A - Allocation – was the trial randomised?   

M - Maintenance – Was the status of the control group and study group maintained throughout the trial?  Were they treated the same way apart from the intervention?  

M - Measurement (Blinding, Objective measures) – were the outcomes measured objectively and the subjects blinded to the intervention?  Was bias eliminated as much as possible?      

Another great tool for quick appraisal of health articles is from the Medical Research Council in the UK. Understanding Health Research takes you through a series of questions about a particular article, highlighting the good points and possible problem areas.

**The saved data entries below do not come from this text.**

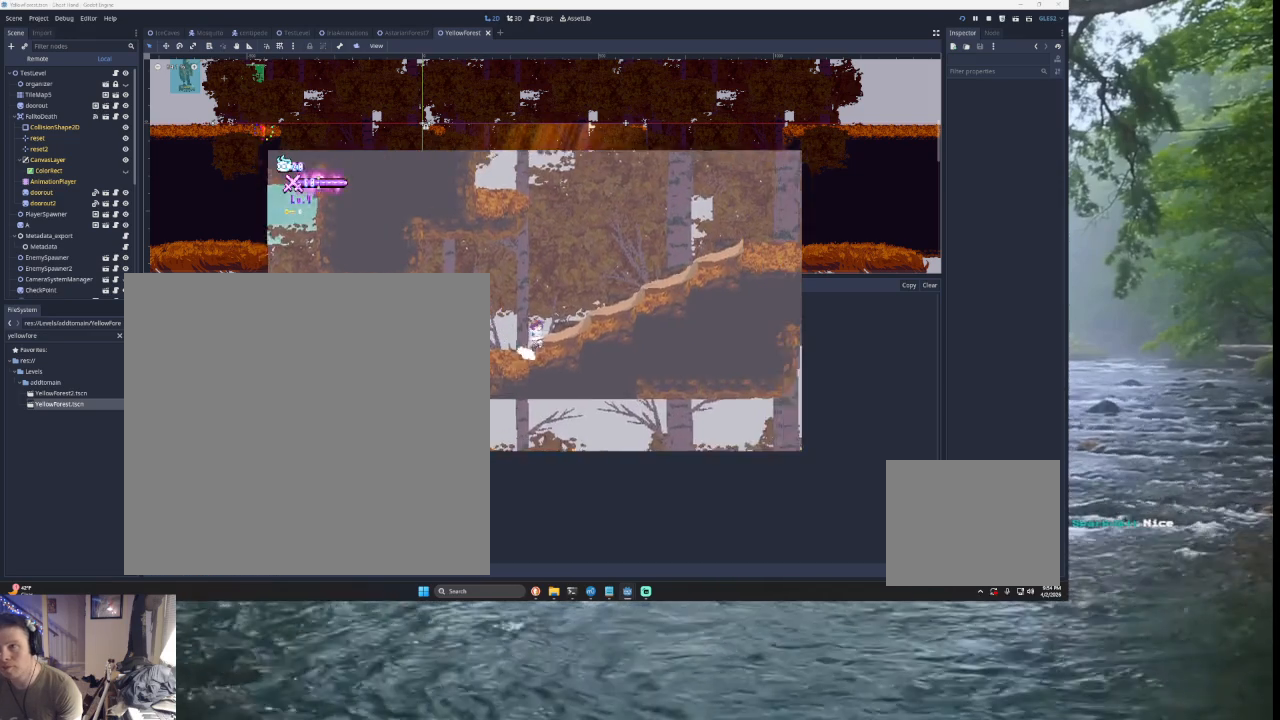
{"buttons": ["TRIANGLE"], "left_stick": "right", "right_stick": "center", "events": [[333, "TRIANGLE", "up"], [467, "TRIANGLE", "down"]]}
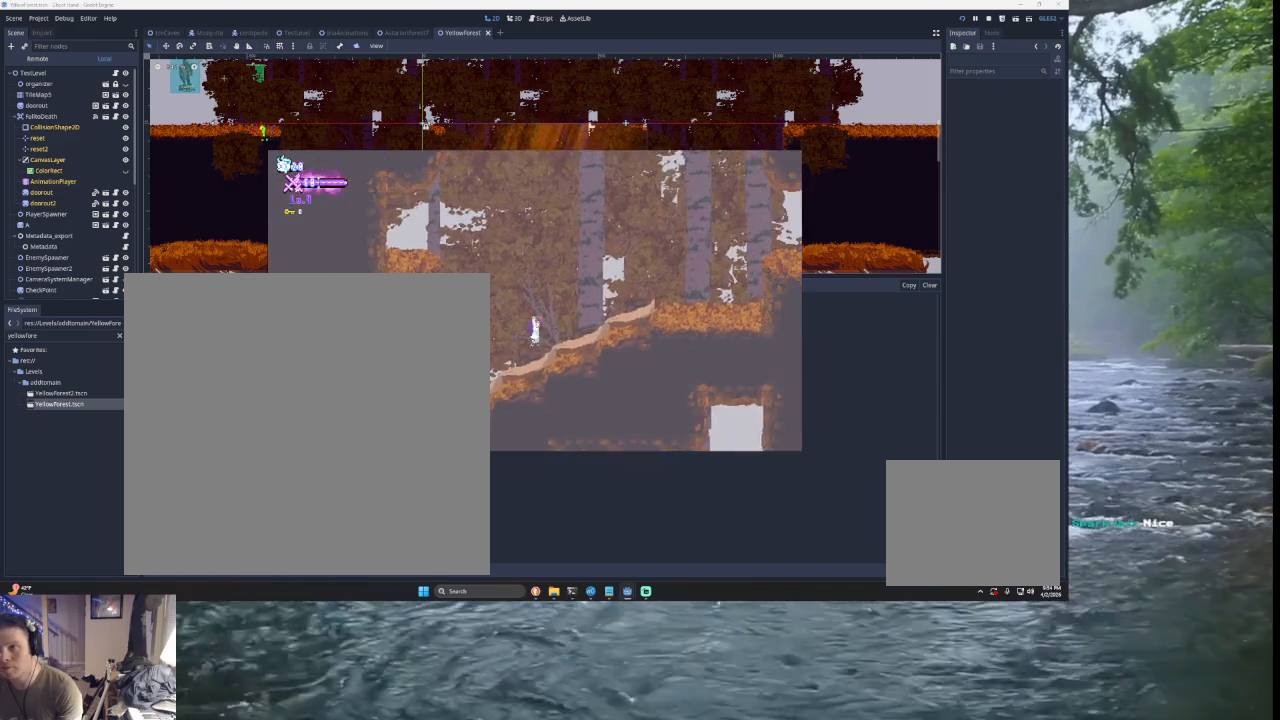
{"buttons": [], "left_stick": "right", "right_stick": "center", "events": [[500, "TRIANGLE", "up"]]}
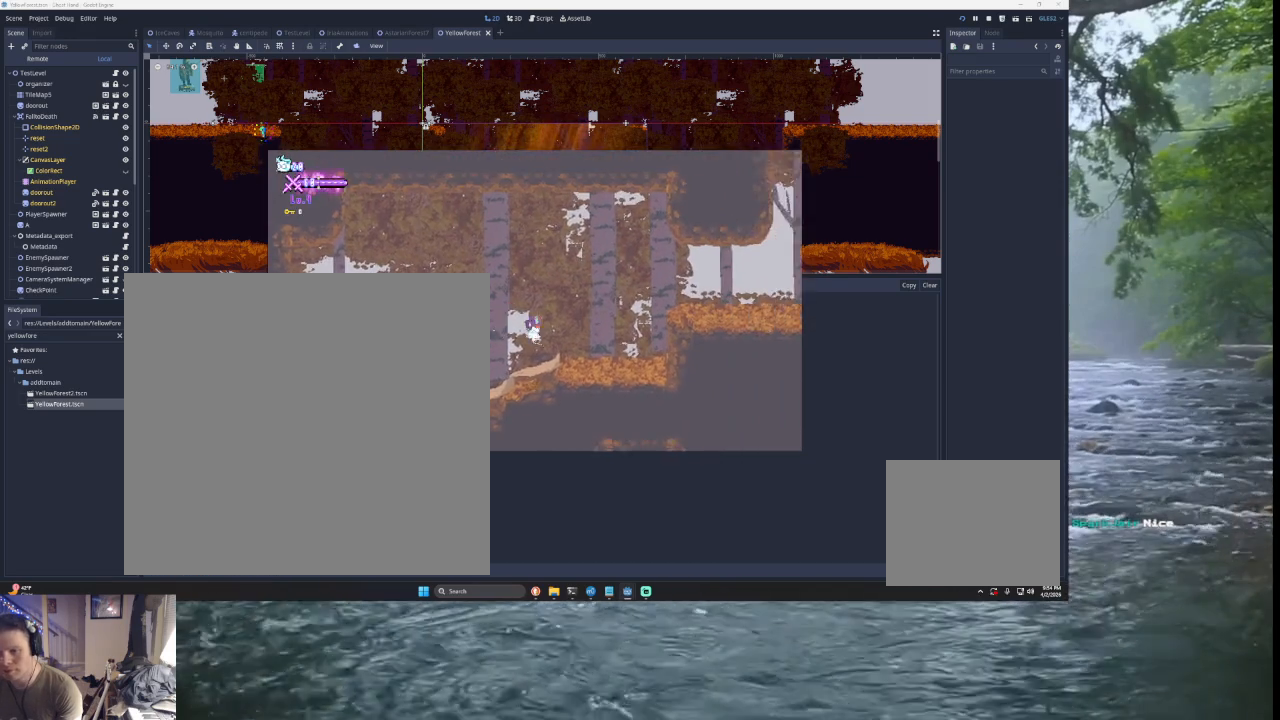
{"buttons": ["TRIANGLE"], "left_stick": "right", "right_stick": "center", "events": [[333, "TRIANGLE", "down"]]}
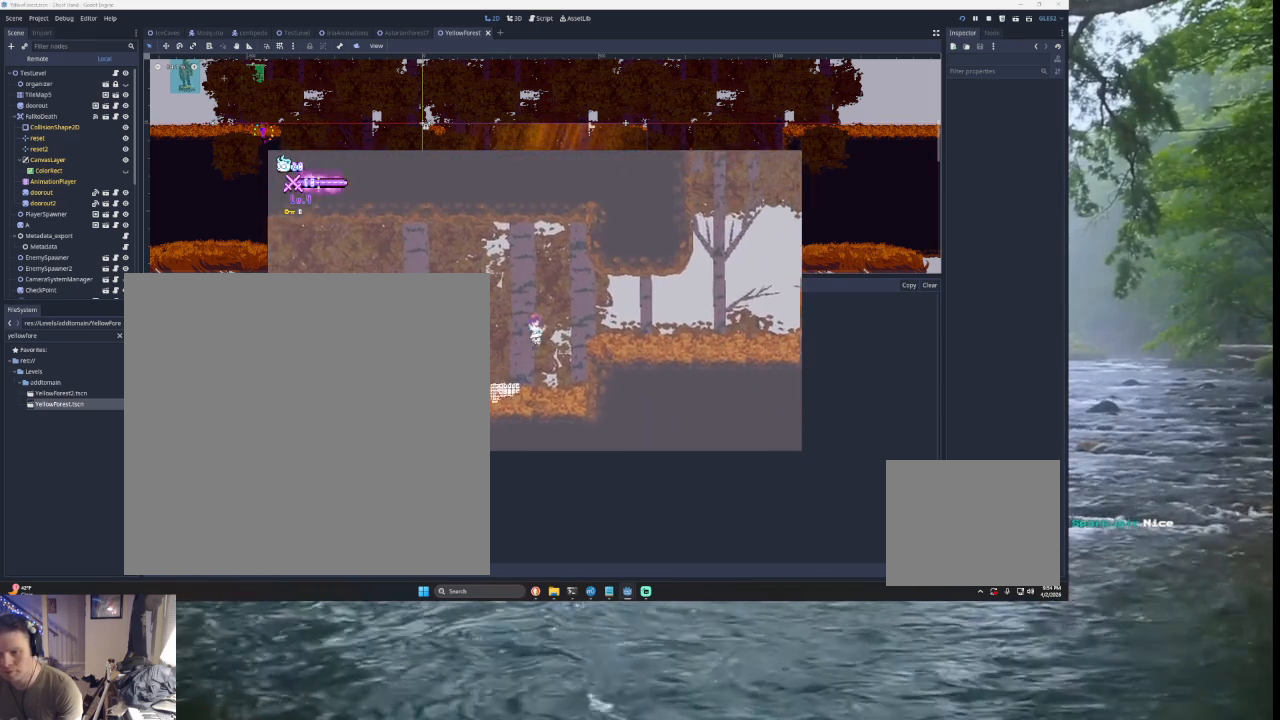
{"buttons": [], "left_stick": "right", "right_stick": "center", "events": [[267, "TRIANGLE", "up"]]}
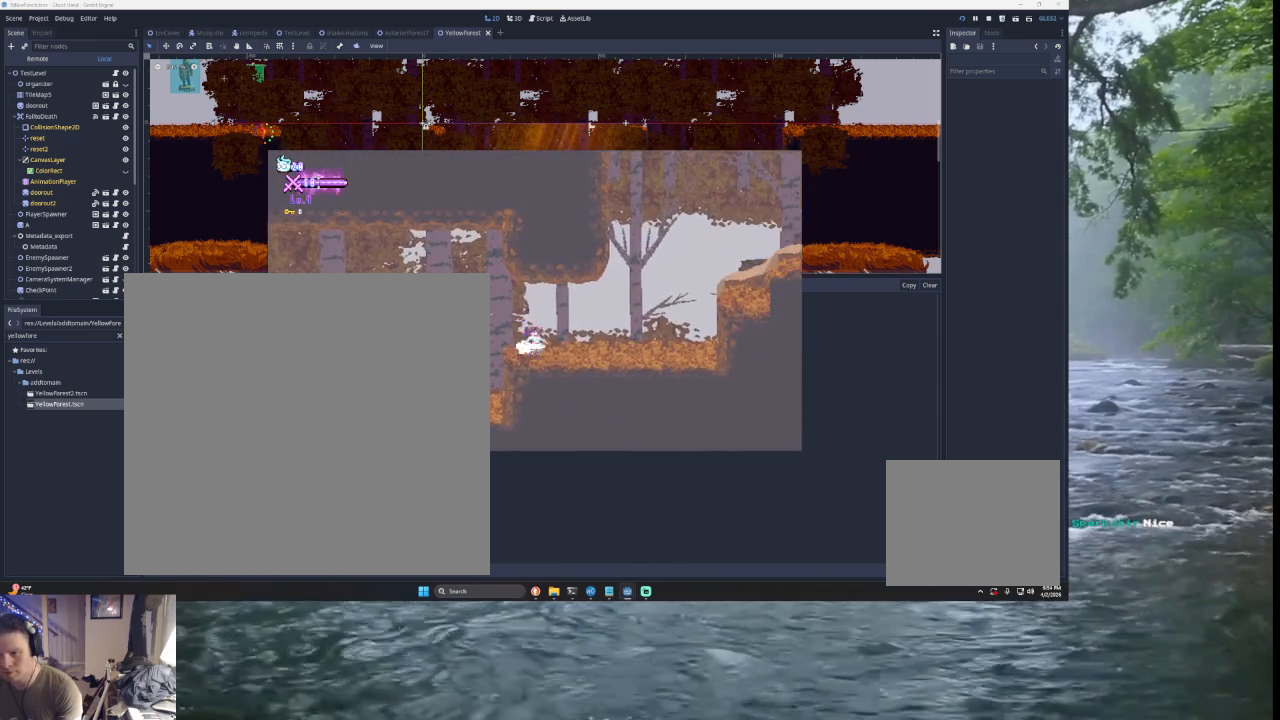
{"buttons": ["TRIANGLE"], "left_stick": "right", "right_stick": "center", "events": [[433, "TRIANGLE", "down"]]}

You can print off a summary at the end of your checklist.

See the next box below for some more detailed appraisal tools in the health sciences.

Salisbury, J., Glasziou, P., & Del Mar, C. (2007). Evidence-based practice workbook: Bridging the gap between health care research and practice (2nd ed.). Oxford: Blackwell/BMJ Books.

Critical Appraisal Tools

Fortunately, there have been some great checklist tools developed for different types of studies. Here are some examples:

  • The Joanna Briggs Institute (JBI) provides access to critical appraisal tools, a collection of checklists that you can use to help you appraise or evaluate research.
  • Critical Appraisal Skills Programme (CASP) is part of Better Value Healthcare based in Oxford, UK. It includes a series of checklists, suitable for different types of studies and designed to be used when reading research.
  • The Equator Network is devoted to Enhancing the QUAlity and Transparency Of health Research. Among other functions, they include a Toolkit for Peer Reviewing Health Research which is very useful as a guide for critically appraising studies.
  • Critical Appraisal Tools (CEBM) - This site from the Centre of Evidence Based Medicine includes tools and worksheets for the critical appraisal of different types of medical evidence.
  • Critical Appraisal Tools (iCAHE) - This site from the International Centre of Allied Health Evidence (at the University of South Australia) has a range of tools for various types of studies.
  • Understanding Health Research - is from the Medical Research Council in the UK. It's a very handy all-purpose tool which takes you through a series of questions about a particular article, highlighting the good points and possible problem areas. You can print off a summary at the end of your checklist
  • Critical appraisal tools from the NHS in Scotland links interactively to all sorts of resources on how to identify the study type and build your critical appraisal skills, as well as to tools themselves.

Critical Appraisal Resources

Introduction to Critical Appraisal - A 4:11 min. YouTube video (actually it's more like a podcast) which looks at the background to critical appraisal, what it is, and why we do it.